Project for training a NER and DEP tagger for Norwegian Bokmål. This repository is not properly cleaned up, more will be done later.

Originally trained for Nudge AS and their product Tagbox.ai (http://tagbox.ai/):

Original dataset (source): https://github.com/ltgoslo/norne

Installation

To install nb_core_news_sm package use this command:

pip install https://github.com/ohenrik/nb_news_ud_sm/raw/master/packaged_models/nb_core_sm_v2/nb_core_news_sm-1.0.0/dist/nb_core_news_sm-1.0.0.tar.gz

To install nb_ext_news_sm package use this command:

pip install https://github.com/ohenrik/nb_news_ud_sm/raw/master/packaged_models/nb_core_sm_v3/nb_ext_news_sm-1.0.0/dist/nb_ext_news_sm-1.0.0.tar.gz

Usage

import spacy
nb_core = spacy.load("nb_core_news_sm")
nb_ext = spacy.load("nb_ext_news_sm")

doc = nb_core("Det er kaldt på vinteren i Norge.")
doc = nb_ext("Det er kaldt på vinteren i Norge.")

Test results

Core:

"accuracy":{
  "uas":88.4345103245,
  "las":85.7621102149,
  "ents_p":84.9284928493,
  "ents_r":85.3982300885,
  "ents_f":85.1627137341,
  "tags_acc":95.5524581855,
  "token_acc":100.0
},

Extended:

"accuracy":{
  "uas":88.3348622496,
  "las":85.8077116563,
  "ents_p":82.2999470058,
  "ents_r":82.3872679045,
  "ents_f":82.3435843054,
  "tags_acc":95.7227138643,
  "token_acc":100.0
},

Core and Extended models

In the folder packaged_models there are two trained models. The first (v2) is trained on a simplified version of the original dataset, however the only difference is that combined tags (mostly GPE_LOC) are converted to only GPE. This model was named "core". This improved the test results from ≈0.83 to ≈0.85.

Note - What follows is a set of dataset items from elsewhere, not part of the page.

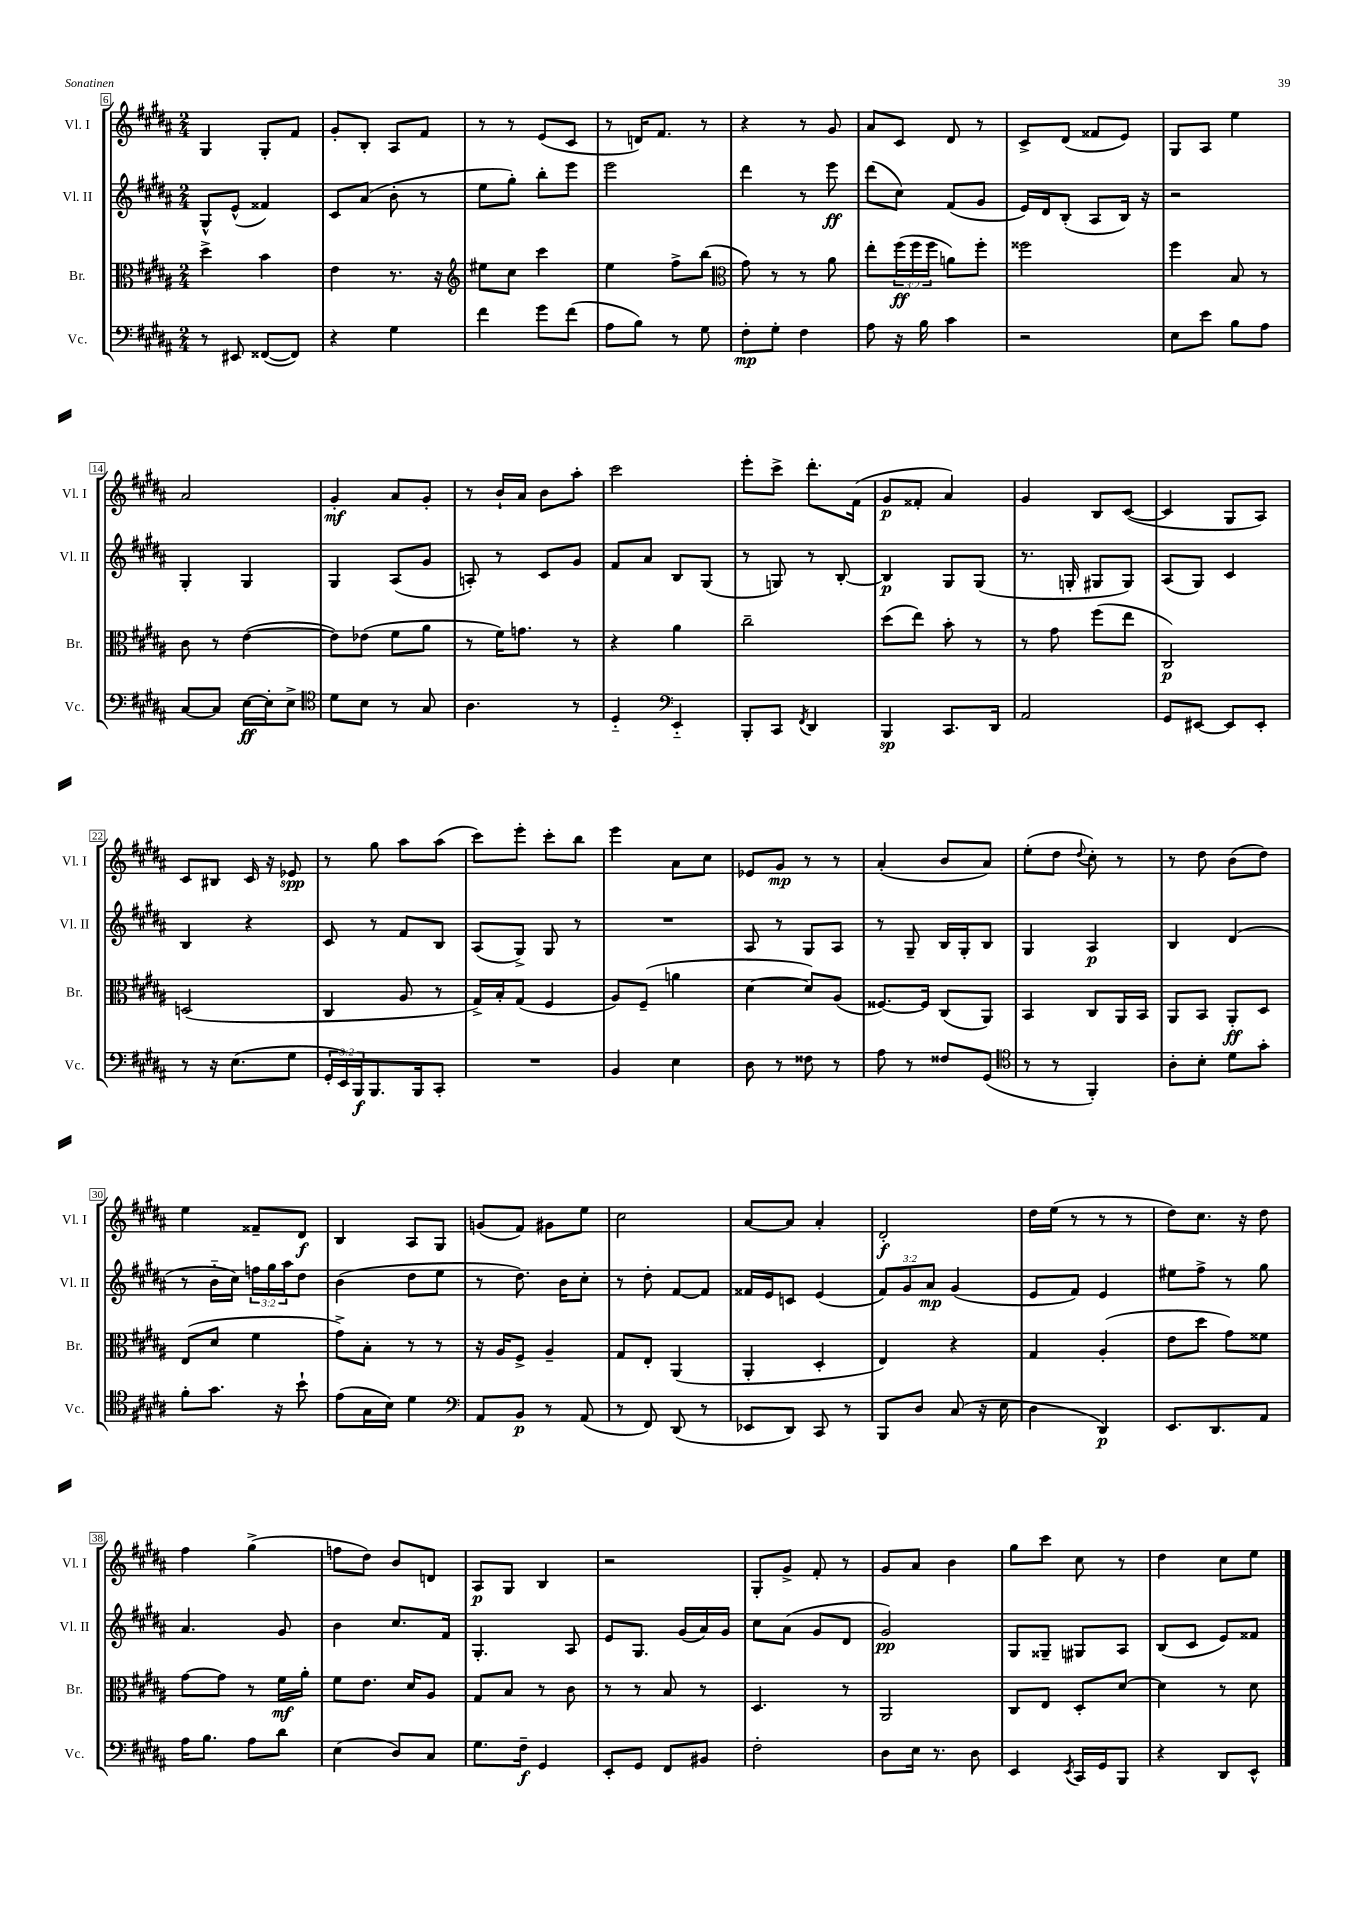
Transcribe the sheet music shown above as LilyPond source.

<<
\new StaffGroup <<
\new Staff = "s0" \with { instrumentName = "Vl. I" shortInstrumentName = "Vl. I" } {
    \clef treble \key b \major \numericTimeSignature \time 2/4
    gis4 gis8-. fis'8 |
    gis'8-. b8-. ais8 fis'8 |
    r8 r8 e'8( cis'8 |
    r8 d'16) fis'8. r8 |
    r4 r8 gis'8 |
    ais'8 cis'8 dis'8 r8 |
    cis'8-> dis'8( fisis'8 e'8) |
    gis8 ais8 e''4 |
    ais'2 |
    gis'4-.\mf ais'8 gis'8-. |
    r8 b'16-! ais'16 b'8 ais''8-. |
    cis'''2 |
    e'''8-. cis'''8-> dis'''8.-. fis'16( |
    gis'8\p fisis'8-. ais'4) |
    gis'4 b8 cis'8~( |
    cis'4 gis8 ais8) |
    cis'8 bis8 cis'16 r16 ees'8\spp |
    r8 gis''8 ais''8 ais''8( |
    cis'''8) e'''8-. cis'''8-. b''8 |
    e'''4 ais'8 cis''8 |
    ees'8 gis'8\mp r8 r8 |
    ais'4-.( b'8 ais'8) |
    e''8-.( dis''8 \appoggiatura { dis''8 } cis''8-.) r8 |
    r8 dis''8 b'8( dis''8) |
    e''4 fisis'8-- dis'8\f |
    b4 ais8 gis8 |
    g'8( fis'8) gis'8 e''8 |
    cis''2 |
    ais'8~ ais'8 ais'4-. |
    dis'2-.\f |
    dis''16 e''16( r8 r8 r8 |
    dis''8) cis''8. r16 dis''8 |
    fis''4 gis''4->( |
    f''8 dis''8) b'8 d'8 |
    ais8\p gis8 b4 |
    r2 |
    gis8-. gis'8-> fis'8-. r8 |
    gis'8 ais'8 b'4 |
    gis''8 cis'''8 cis''8 r8 |
    dis''4 cis''8 e''8 \bar "|." |
}
\new Staff = "s1" \with { instrumentName = "Vl. II" shortInstrumentName = "Vl. II" } {
    \clef treble \key b \major \numericTimeSignature \time 2/4 \override Staff.TupletNumber.text = #tuplet-number::calc-fraction-text
    gis8-^ e'8-^( fisis'4) |
    cis'8 ais'8( b'8-. r8 |
    e''8 gis''8-.) b''8-. e'''8 |
    e'''2 |
    dis'''4 r8 e'''8\ff |
    dis'''8( cis''8) fis'8( gis'8 |
    e'16) dis'16 b8-.( ais8 b16) r16 |
    r2 |
    gis4-. gis4 |
    gis4 ais8( gis'8 |
    a8-.) r8 cis'8 gis'8 |
    fis'8 ais'8 b8 gis8( |
    r8 g8) r8 b8~-. |
    b4\p gis8 gis8( |
    r8. g16-. gis8 gis8) |
    ais8( gis8) cis'4 |
    b4 r4 |
    cis'8 r8 fis'8 b8 |
    ais8( gis8->) gis8 r8 |
    R2 |
    ais8 r8 gis8 ais8 |
    r8 gis8-- b16 gis16-. b8 |
    gis4 ais4\p |
    b4 dis'4( |
    r8 b'16-_ cis''16) \tuplet 3/2 { f''16 gis''16 ais''16 } dis''8 |
    b'4( dis''8 e''8 |
    r8 dis''8.) b'16 cis''8-. |
    r8 dis''8-. fis'8~ fis'8 |
    fisis'16 e'16 c'8 e'4( |
    \tuplet 3/2 { fis'8) gis'8 ais'8\mp } gis'4( |
    e'8 fis'8) e'4 |
    eis''8 fis''8-> r8 gis''8 |
    ais'4. gis'8 |
    b'4 cis''8. fis'16 |
    gis4.-. ais8 |
    e'8 gis8. gis'16( ais'16) gis'16 |
    cis''8 ais'8( gis'8 dis'8 |
    gis'2\pp) |
    gis8 gisis8-- gis8 ais8 |
    b8( cis'8 e'8) fisis'8 \bar "|." |
}
\new Staff = "s2" \with { instrumentName = "Br." shortInstrumentName = "Br." } {
    \clef alto \key b \major \numericTimeSignature \time 2/4 \override Staff.TupletNumber.text = #tuplet-number::calc-fraction-text
    dis''4-> b'4 |
    e'4 r8. r16 |
    \clef treble eis''8 cis''8 cis'''4 |
    e''4 fis''8-> b''8( |
    \clef alto gis'8) r8 r8 ais'8 |
    e''8-. \tuplet 3/2 { fis''16\ff( fis''16 fis''16 } a'8) fis''8-. |
    fisis''2 |
    fis''4 b8 r8 |
    cis'8 r8 e'4~( |
    e'8) ees'8( fis'8 ais'8 |
    r8 fis'16) g'8. r8 |
    r4 ais'4 |
    cis''2-- |
    dis''8( e''8) b'8-. r8 |
    r8 gis'8 fis''8( e''8 |
    cis2\p) |
    d2( |
    cis4 ais8 r8 |
    gis16->) b16-. gis8( fis4 |
    ais8) fis8--( a'4 |
    dis'4~ dis'8) ais8( |
    fisis8.~) fisis16 cis8( ais,8) |
    b,4 cis8 ais,16 b,16 |
    ais,8 b,8 ais,8-.\ff dis8 |
    e8( dis'8 fis'4 |
    gis'8->) b8-. r8 r8 |
    r16 ais16 fis8-> ais4-- |
    gis8 e8-. ais,4( |
    ais,4-. dis4-. |
    e4) r4 |
    gis4 ais4-.( |
    e'8 dis''8 gis'8) fisis'8 |
    gis'8~ gis'8 r8 fis'16\mf ais'16-. |
    fis'8 e'8. dis'16 ais8 |
    gis8 b8 r8 cis'8 |
    r8 r8 b8 r8 |
    dis4. r8 |
    ais,2 |
    cis8 e8 dis8-. dis'8~ |
    dis'4 r8 dis'8 \bar "|." |
}
\new Staff = "s3" \with { instrumentName = "Vc." shortInstrumentName = "Vc." } {
    \clef bass \key b \major \numericTimeSignature \time 2/4 \override Staff.TupletNumber.text = #tuplet-number::calc-fraction-text
    r8 eis,8 fisis,8~( fisis,8) |
    r4 gis4 |
    fis'4 gis'8 fis'8( |
    ais8 b8) r8 gis8 |
    fis8-.\mp gis8-. fis4 |
    ais8 r16 b16 cis'4 |
    r2 |
    e8 e'8 b8 ais8 |
    cis8~ cis8 e16~\ff e16-. e8-> |
    \clef tenor dis'8 b8 r8 gis8 |
    ais4. r8 |
    dis4-_ \clef bass e,4-_ |
    b,,8-. cis,8 \acciaccatura { fis,8 } dis,4 |
    b,,4\sp cis,8. dis,16 |
    ais,2 |
    gis,8 eis,8~ eis,8 eis,8-. |
    r8 r16 e8.( gis8 |
    \tuplet 3/2 { gis,16-. e,16) b,,16\f } b,,8. b,,16 cis,8-. |
    R2 |
    b,4 e4 |
    dis8 r8 fisis8 r8 |
    ais8 r8 fisis8 gis,8( |
    \clef tenor r8 r8 fis,4-.) |
    ais8-. b8-. dis'8 gis'8-. |
    fis'8-. gis'8. r16 b'8-! |
    e'8( gis16 b16) dis'4 |
    \clef bass ais,8 b,8\p r8 ais,8( |
    r8 fis,8) dis,8( r8 |
    ees,8 dis,8) cis,8 r8 |
    b,,8 dis8 cis8( r16 e16 |
    dis4 dis,4\p) |
    e,8. dis,8. ais,8 |
    ais16 b8. ais8 dis'8 |
    e4( dis8) cis8 |
    gis8. fis16--\f gis,4 |
    e,8-. gis,8 fis,8 bis,8 |
    fis2-. |
    dis8 e16 r8. dis8 |
    e,4 \acciaccatura { e,8 } cis,16 gis,16 b,,8 |
    r4 dis,8 e,8-^ \bar "|." |
}
>>
>>
\layout { \context { \Score currentBarNumber = #6 \override BarNumber.stencil = #(make-stencil-boxer 0.1 0.3 ly:text-interface::print) } }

The second model V3 is trained on the original dataset. This model was named "ext". and performs a bit worse than the core model (0.83)

Re splitt dataset

The original dataset produced models that did not perform well during training and produced test results that where widely different from the cross validated results found during training on the dev set.

After respliting the combined original dataset into training, dev and test, the model performed better and gave significantly better test results that also resembled the results achieved during training.

Conversion from conllu+bio files:

python -m spacy convert /path/to/project/original_data/no-ud-dev-ner.conllu /path/to/project/original_data/json_results --converter=conllubio -m

python -m spacy convert /path/to/project/original_data/no-ud-test-ner.conllu /path/to/project/original_data/json_results --converter=conllubio -m

python -m spacy convert /path/to/project/original_data/no-ud-train-ner.conllu /path/to/project/original_data/json_results --converter=conllubio -m

Training the entity and dependency parsing

python -m spacy train nb model_out2 ner_data/no-ud-train-ner.json ner_data/no-ud-dev-ner.json --use-gpu=0 -n 10

Completed packages

The package nb_core_news_sm-1.0.0 is based on model_out8/model14 and has converted GPE_LOC and GPE_ORG etc to just GPE.

The package nb_ext_news_sm-1.0.0 is based on model_out10/model42 and is based on the original dataset.

Cuda environment variables

export CUDA_HOME=/usr/local/cuda
export PATH=${CUDA_HOME}/bin:${PATH}
export LD_LIBRARY_PATH=${CUDA_HOME}/lib64:$LD_LIBRARY_PATH